-- Extrait à lire --
Yellfest 2014 Chambalon

Guide Metalorgeoutard des Cévènnes Edition 2014 : Le Yellfest

Sympathique petit festival niché au cœur du Causse Méjean, il consiste en un rassemblement de gens recommandables et de groupes de Chaos Hardcore, Noise Hardcore, Sludge, Grind, Metal...

Un peu d'histoire :

Le Yellfest se créé en 2011 à l'initiative de personnalités issues de la scène metal/hardcore montpelliéraine, qui pour une raison indéterminée, s'installent dans le cadre ultra-chanmé de Chambalon, ancienne bergerie médiévale située en plein Parc National des Cévennes, Lozère, promettant des paysages de toute beauté au festivalier, si vous avez vu l'excellent film Mickeal Kholaas avec Madds Mikelsen, c'est à peu près aussi beau.
L'affiche reste assez « underground » si tant est que ce mot a encore un sens à l'ère de Facebook et de Bandcamp. Une sélection très cocorico des meilleurs groupes chaos hardcore, hardcore noise, sludge, stoner, crust et grind du moment agrémentée de dignes représentants du Royaume-Uni, de Belgique, d'Italie voir des States (Red Fang en « tête d'affiche » la première année) qui ne déméritent pas moins, promettant une gentille série de taquets faciaux en règle.
Contrairement à l'évolution moyenne d'un festival, le Yellfest n'a pas changé sa formule depuis ses débuts et reste un rassemblement guidé par l'idée du DIY et du Non-profit, une ambiance de collègues en petit comité, une fidélité au site et à son cadre d'exception. Une sorte de délice artisanal préservé des ambitions de gigantisme et de l'appétit publicitaire du lobby des spiritueux et autres profiteurs envahissants.

Où dormir ?

On trouve autour de la bergerie un hectare de bois et clairières où les pins préservent le festivalier du soleil fourbe qui d'habitude le tire de son sac de couchage dès l'aube pour cause de chaleur intenable. Camping gratuit on vous dit, avec une herbe grasse et tendre où l'on a plaisir à se rouler avec délectation, formant un matelas naturel qui évite de se niquer le dos sur de la caillasse malvenue. Pas mal donc, d'autant qu'avec la jauge limité, les fâcheux susceptibles de s'écraser sur votre tente en plein sommeil ou faire du djembé sur des boites de conserves à 7h du matin sont largement moins présents. Un seul chiotte non-chimique ni sec (!) qui suffit amplement à collecter la matière fécale festivalière, une seule douche et un seul point d'eau pour se laver, mais soyons honnête, qui se lave en festival ? Pourquoi faire ? Donc, on s'en tape et les plus maniaques de la propreté n'auront qu'à se récurer dans les gorges du Tarn à 15 minutes de bagnole.

-- Consignes --
1) Dans le texte sur le Yellfest, relevez tous les styles de musique cités dans le paragraphe qui commence par « Sympathique petit festival ».
2) Répondez à ces questions sur le texte sur le Yellfest :
(a) En quelle année le festival a-t-il été créé ?
(b) Quel groupe était en « tête d'affiche » la première année ?
(c) À combien de minutes en voiture se trouvent les gorges du Tarn ?
3) Écrivez la suite du texte sur le Yellfest, juste après sa dernière phrase, dans le même ton.

-- Informations fournies --
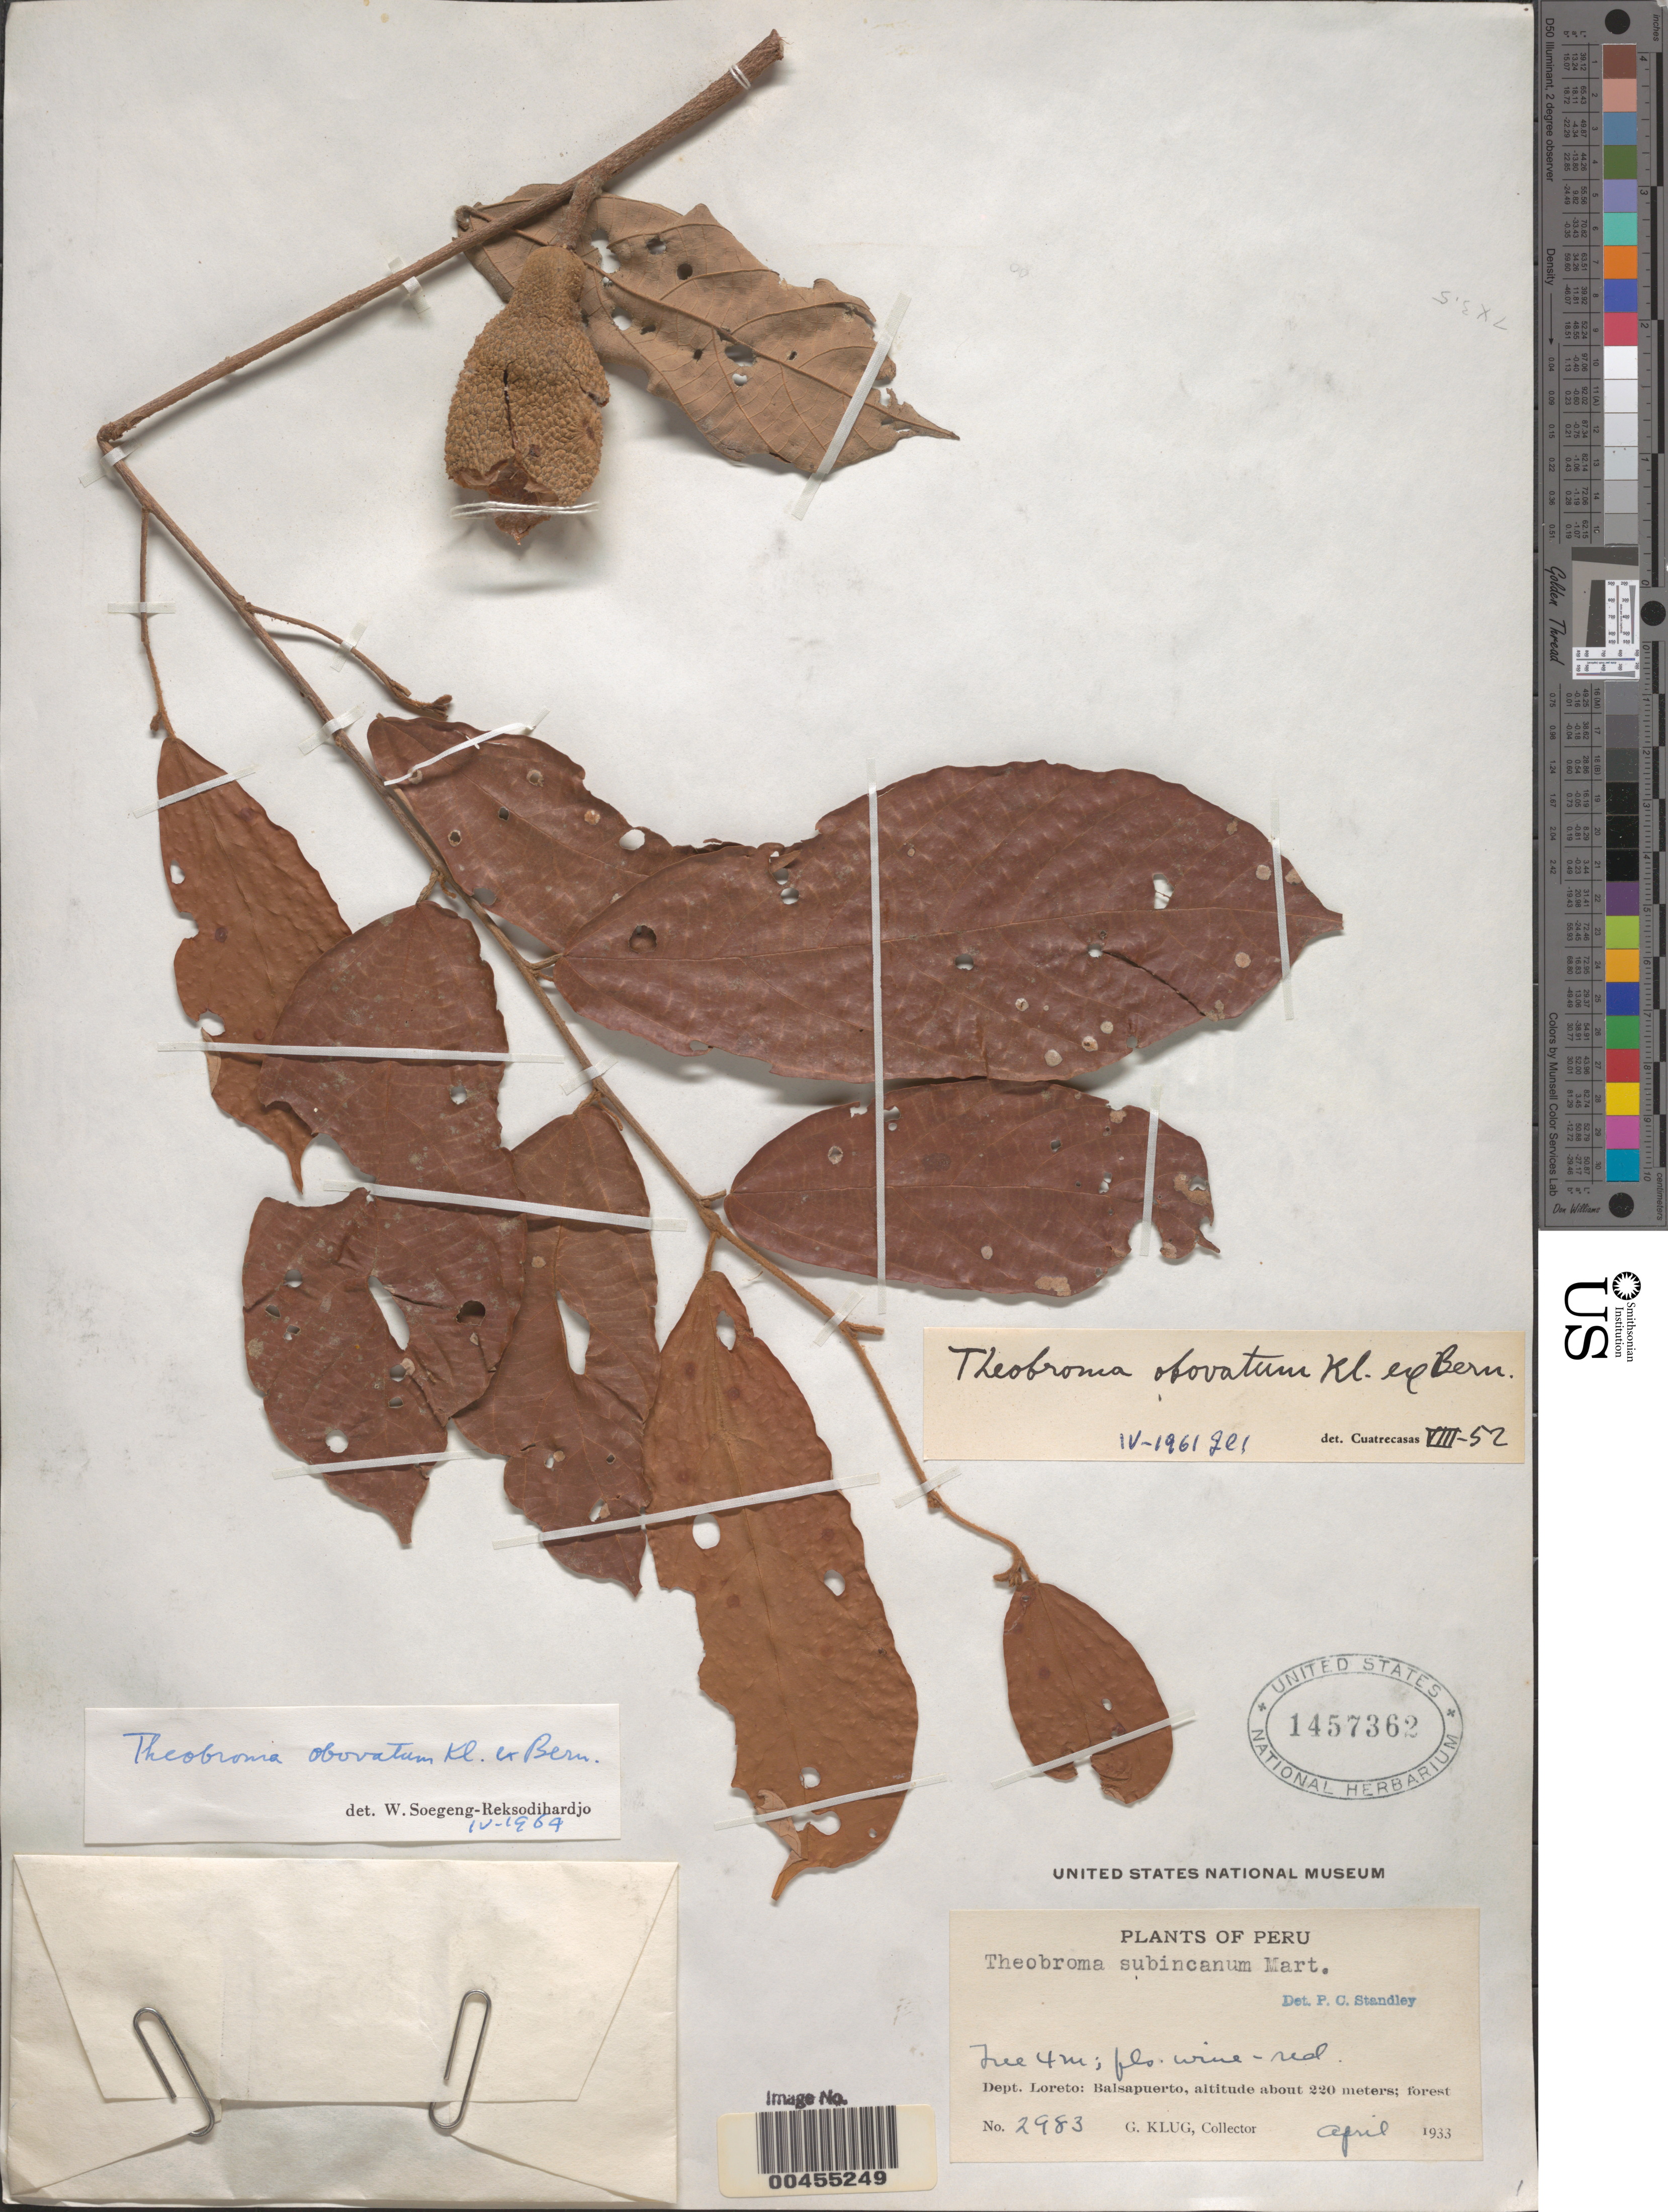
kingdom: Plantae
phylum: Tracheophyta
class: Magnoliopsida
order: Malvales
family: Malvaceae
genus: Theobroma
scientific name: Theobroma obovatum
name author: Klotzsch ex Bernoulli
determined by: Soegeng-Reksodihardjo, W.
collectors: G. Klug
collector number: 2983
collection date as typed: Apr 1933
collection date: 1933-04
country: Peru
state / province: Loreto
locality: Balsapuerto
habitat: forest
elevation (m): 220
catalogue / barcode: US 1457362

-- Réponses finales --
1) Chaos Hardcore, Noise Hardcore, Sludge, Grind, Metal

2)
(a) En 2011.
(b) Red Fang.
(c) À 15 minutes.

3)
Où manger ?

Si, jeune amateur de son qui tâche, tu as oublié d'amener ton traditionnel stock de chips, de tamboulé premier prix ou de conserves indigentes, sache que les bonnes âmes responsables de cette modeste sauterie ont pensé à ton petit estomac. Un stand de bouffe fait maison t'attend avec sandwich aux chippos, couscous et chili vegan ou pas vegan, café, frites, vin chaud, etc etc...note au passage que la nourriture du Yellfest est d'une qualité bien supérieure à toutes les merdes que tu as l'habitude d'ingurgiter dans le reste des festivals du monde entier, et pour pas cher.

Où boire un coup ?

Des rumeurs font état que l'alcoolémie du yellfesteux serait en grande partie due à une surconsommation d'alcool de plantes originaire du centre de la France, nombre de cadavres l'attestant (de bouteille hein, pas de festivalier). Cependant, le pochard moyen que représente tout amateur de métôôôl et de arrrrkooooore peut également ingurgiter moult cervoises à des prix inférieurs à ceux des débits de boissons traditionnels à celui du Yellfest, situé juste en face de la scène, ce qui est pratique si l'on veut s'humidifier tout en profitant du spectacle. Certains musiciens ont d'ailleurs leurs petites habitudes comme le chanteur de Haut et Court/Michel Anoïa qui se fait chaque année porter par le public jusqu'au bar pour s'y faire servir une petite mousse pour ensuite revenir sur scène en slam-taxi entre deux hurlements et réclamations de cassage de rotule et de pluie d'enfants morts-nés. Bières largement pas dégueu et surtout de la kwak mec, de la kwak ! Et en plus, la camaraderie régnant, tu auras sûrement la chance de te faire servir par un brave saltimbanque qui secouera sa guitare sur scène juste avant ou après, pratique si tu veux demander conseil sur quelques accords que Lucifer lui a inspiré.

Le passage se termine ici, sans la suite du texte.